§ **DOCUMENT SECTION**:
---------------
Protocol helpers¶
Envelope¶
See Key encapsulation (KEM) for the full Envelope API.
JWT (PQC-aware)¶
JWTSigner and
JWTVerifier produce and verify
JSON Web Tokens signed with a hybrid PQC key.
The algorithm identifier follows the draft-ietf-jose-pqc-signatures
naming scheme.
from quantum_safe import HybridSign
from quantum_safe.protocols.jwt import JWTSigner, JWTVerifier
kp = HybridSign().generate_keypair()
# Signing
signer = JWTSigner(kp, issuer="auth.myapp.com")
token = signer.sign({"sub": "user123", "role": "admin"})
# Verification
verifier = JWTVerifier(kp.public, issuer="auth.myapp.com")
claims = verifier.verify(token)
# Raises VerificationError on invalid, expired, or wrong issuer
# Custom expiry (default: 1 hour)
token = signer.sign({"sub": "user123"}, expires_in=3600)
TLS hybrid key exchange¶
configure_hybrid_context() patches
an ssl.SSLContext to prefer hybrid key exchange groups when
the OQS-patched OpenSSL is available. It degrades gracefully to
standard X25519 if the OQS provider is not present.
import ssl
from quantum_safe.protocols.tls import configure_hybrid_context, HybridTLSConfig
ctx = ssl.create_default_context()
configure_hybrid_context(ctx, HybridTLSConfig(
kem_algorithm="X25519+ML-KEM-768",
fallback_classical=True, # include X25519 as fallback group
))
# Use ctx with any ssl / aiohttp / httpx / requests call
with ssl.wrap_socket(sock, ssl_context=ctx) as tls_sock:
...
Note
Full hybrid TLS requires an OQS-patched OpenSSL. See the Open Quantum Safe project for pre-built binaries. Without it, the library falls back to standard X25519.
Hybrid X.509 certificates¶
HybridCertificateBuilder builds
hybrid X.509 certificates that carry a classical signature (Ed25519 or
ECDSA) plus a PQC co-signature stored in a non-critical extension.
Classical verifiers ignore the unknown extension. Post-quantum-aware verifiers check both.
---------------
Rendered chart images
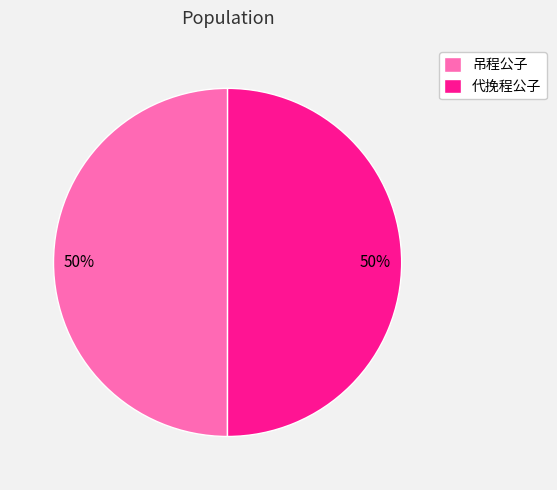

What percentage is the 代挽程公子 slice, to the nearest percent?

50%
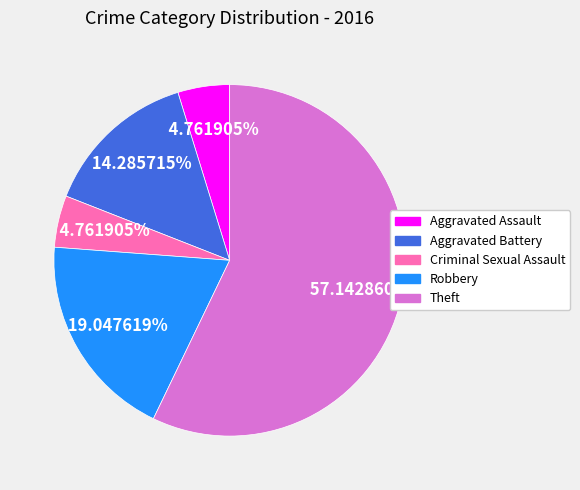

Is there a majority slice in this chart?

Yes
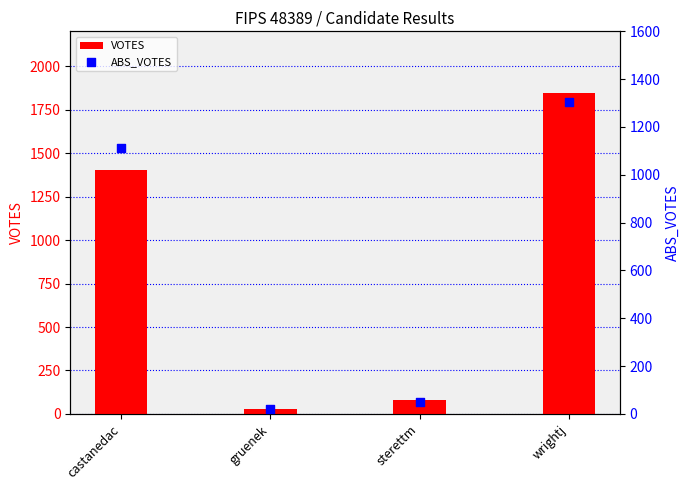

What is the total value across all series at castanedac?

2512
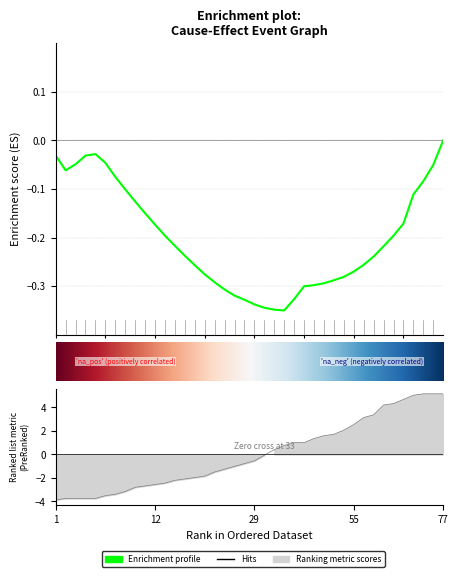

What is the difference between the maximum and minimum values?

9.0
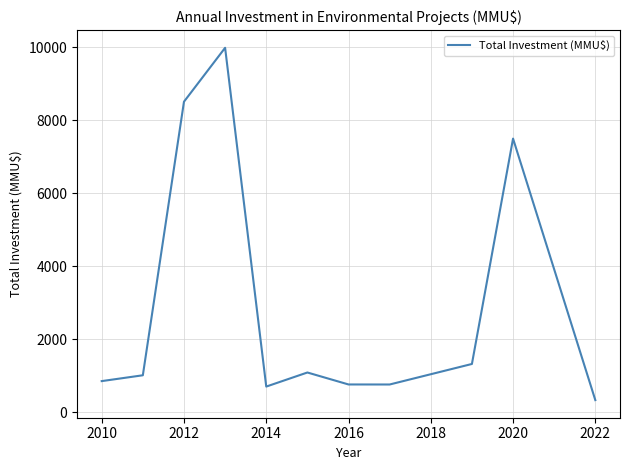

What is the maximum value shown in the chart?

9990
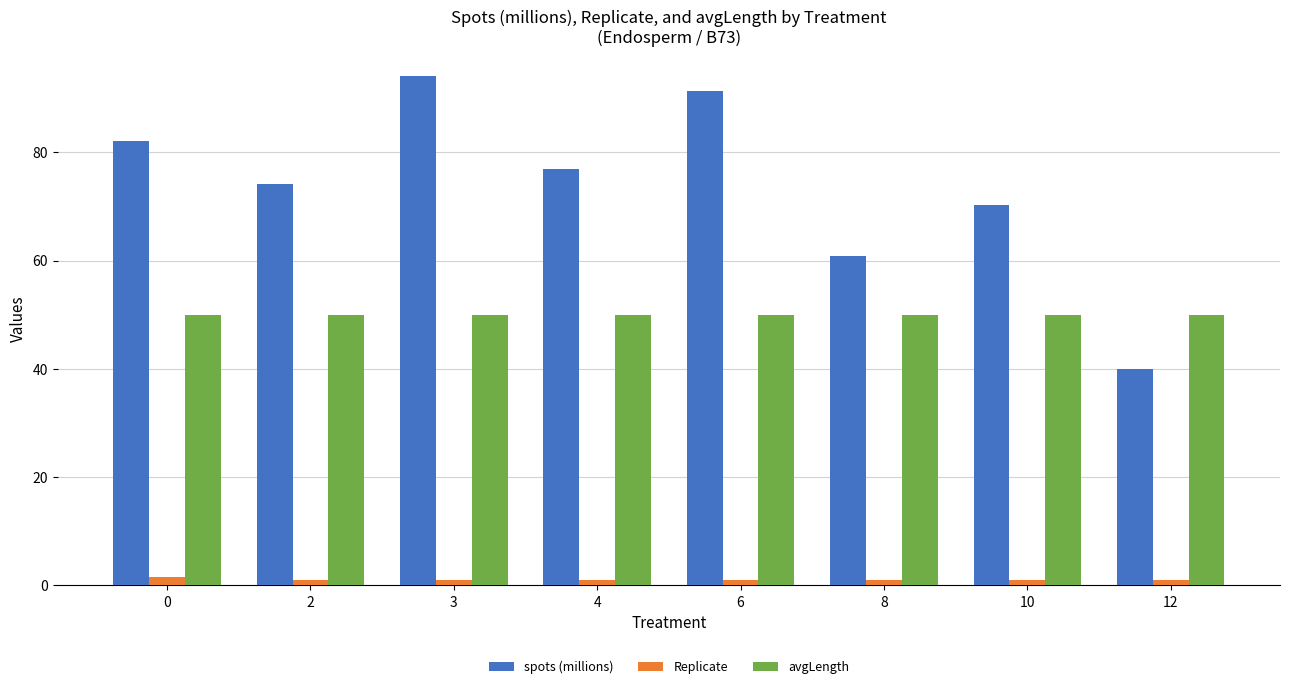

Rank the series by their average value, from highest to lowest.

spots (millions), avgLength, Replicate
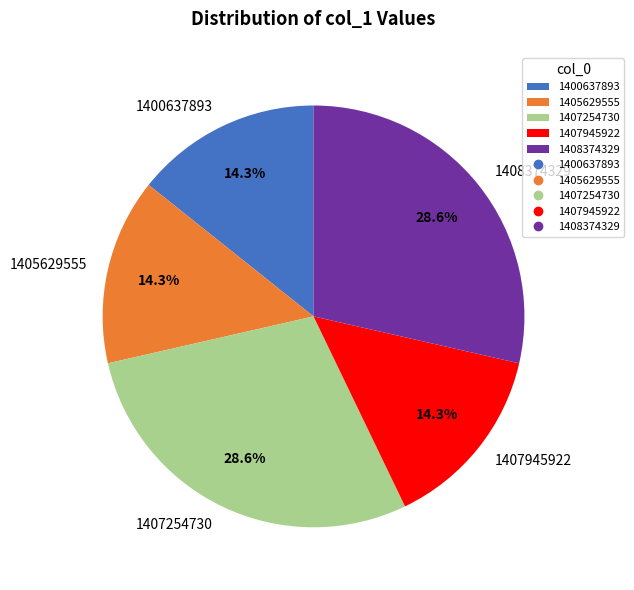

How many slices are in this pie chart?

5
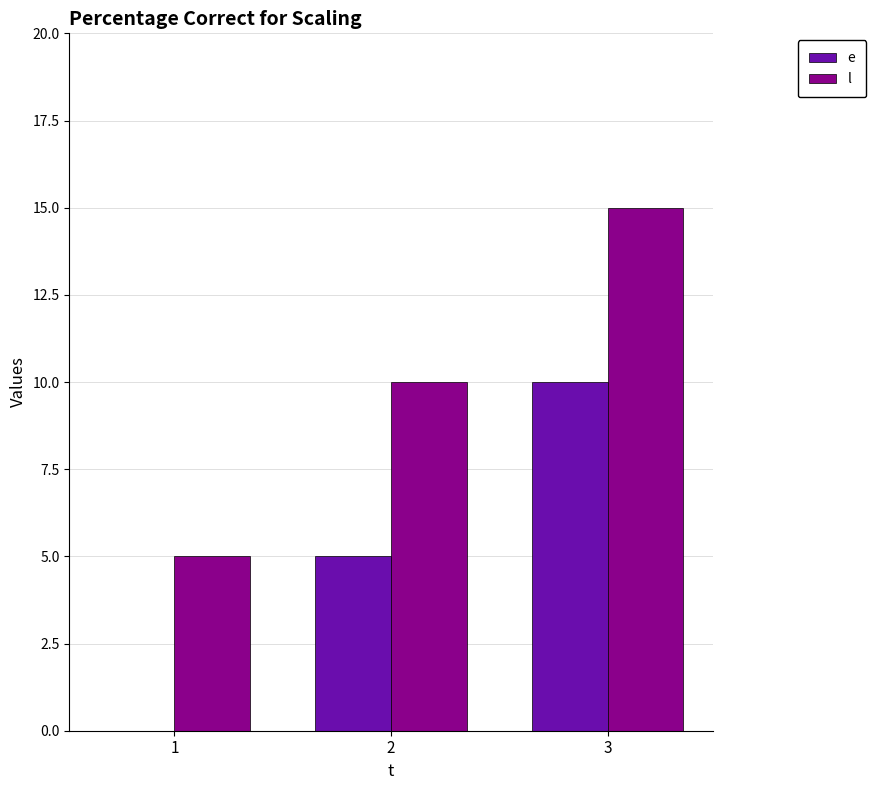

The value of l at 1 is 2. True or false?

False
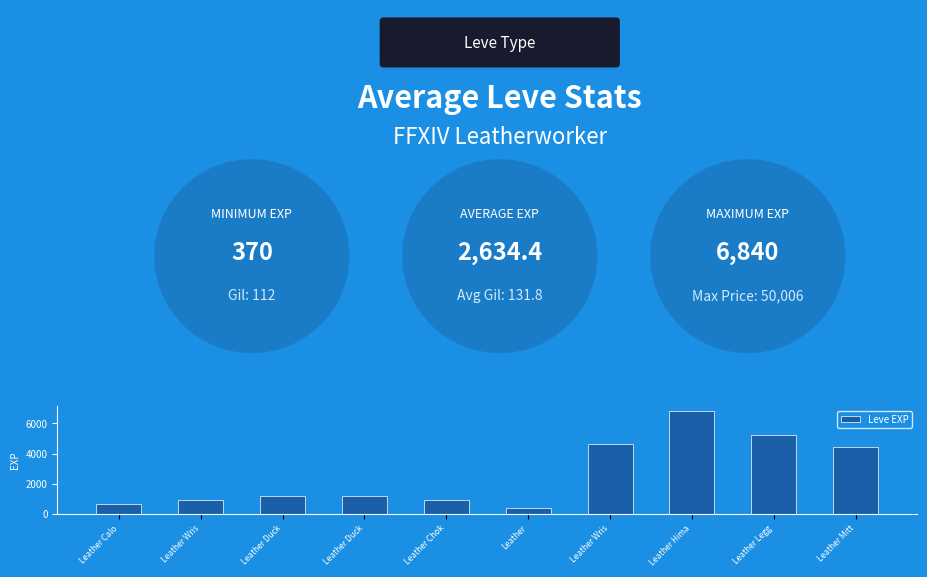

Does the chart contain stacked bars?

No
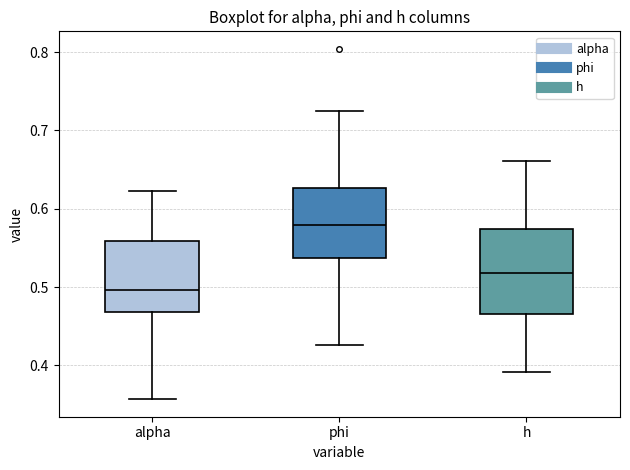

Which box has the highest median line?

phi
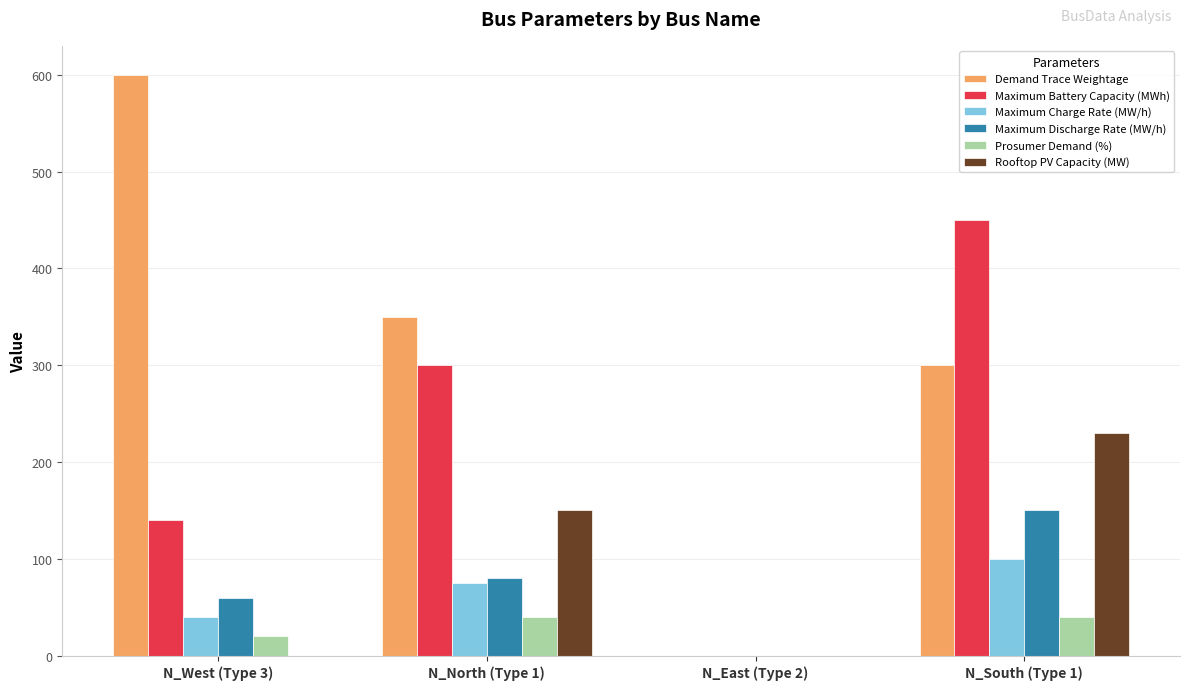

What is the maximum value for Maximum Battery Capacity (MWh)?

450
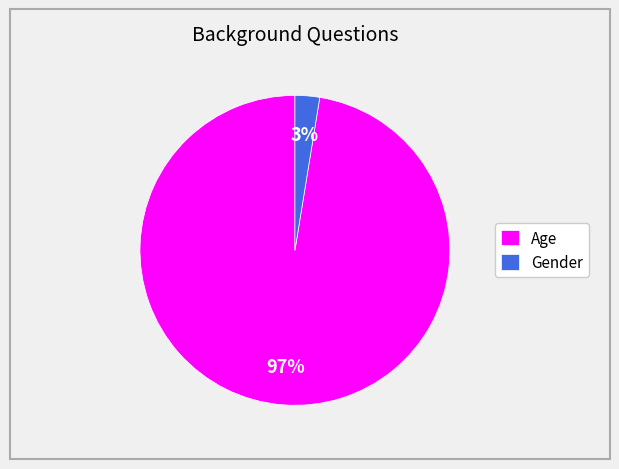

Which slice is the largest?

Age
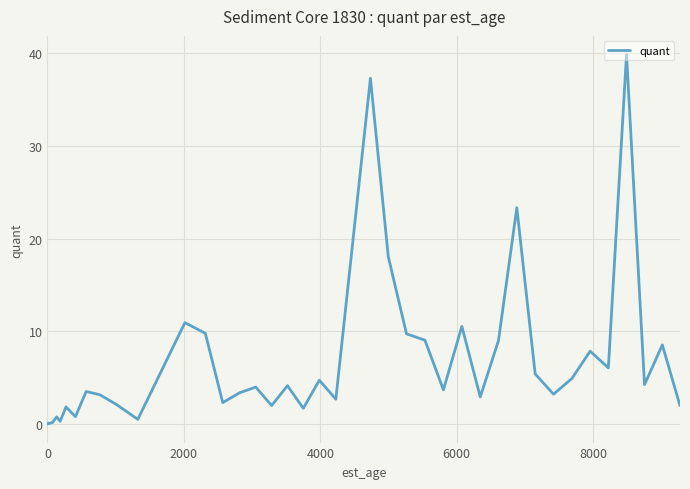

What is the greatest value displayed?

39.8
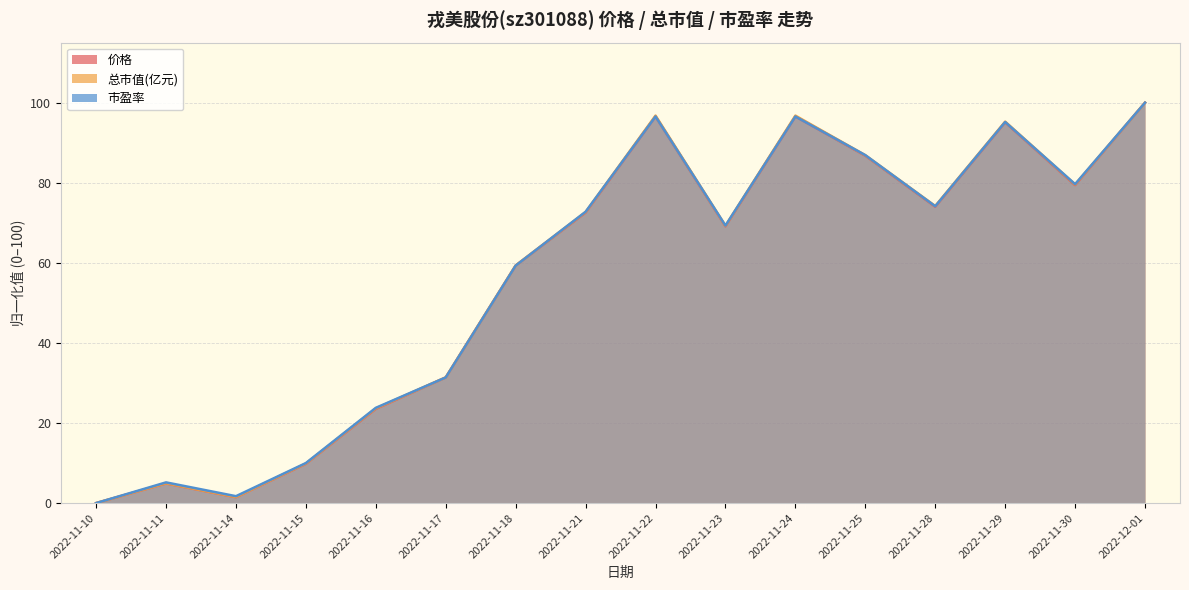

Reading right to left, extract all data points from this chart.

价格: 2022-12-01=100.0	2022-11-30=79.4	2022-11-29=95.1	2022-11-28=74.0	2022-11-25=86.8	2022-11-24=96.6	2022-11-23=69.1	2022-11-22=96.6	2022-11-21=72.5	2022-11-18=59.3	2022-11-17=31.4	2022-11-16=23.5	2022-11-15=9.8	2022-11-14=1.5	2022-11-11=4.9	2022-11-10=0.0
总市值(亿元): 2022-12-01=100.0	2022-11-30=79.6	2022-11-29=95.3	2022-11-28=74.2	2022-11-25=86.9	2022-11-24=96.8	2022-11-23=69.2	2022-11-22=96.8	2022-11-21=72.7	2022-11-18=59.4	2022-11-17=31.4	2022-11-16=23.7	2022-11-15=9.9	2022-11-14=1.5	2022-11-11=4.9	2022-11-10=0.0
市盈率: 2022-12-01=100.0	2022-11-30=79.7	2022-11-29=95.2	2022-11-28=74.1	2022-11-25=86.9	2022-11-24=96.6	2022-11-23=69.3	2022-11-22=96.6	2022-11-21=72.8	2022-11-18=59.3	2022-11-17=31.4	2022-11-16=23.8	2022-11-15=10.0	2022-11-14=1.7	2022-11-11=5.2	2022-11-10=0.0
---------------
§ **PROBLEMS TO WORK ON**:
1 > On the protocol helpers page, what is the default expiry for a token signed with JWTSigner?
2 > Please format the records as a numbered list, covering everything from the line containing "Which slice is the largest?" down to the line containing "Reading right to", with blank lines and the pictures left out.
These records are unrelated to the protocol helpers page.

§ **RESPONSES BY ITEM NUMBER**:
1 > One hour.

2 >
1. Which slice is the largest?
2. Age
3. What is the greatest value displayed?
4. 39.8
5. Reading right to left, extract all data points from this chart.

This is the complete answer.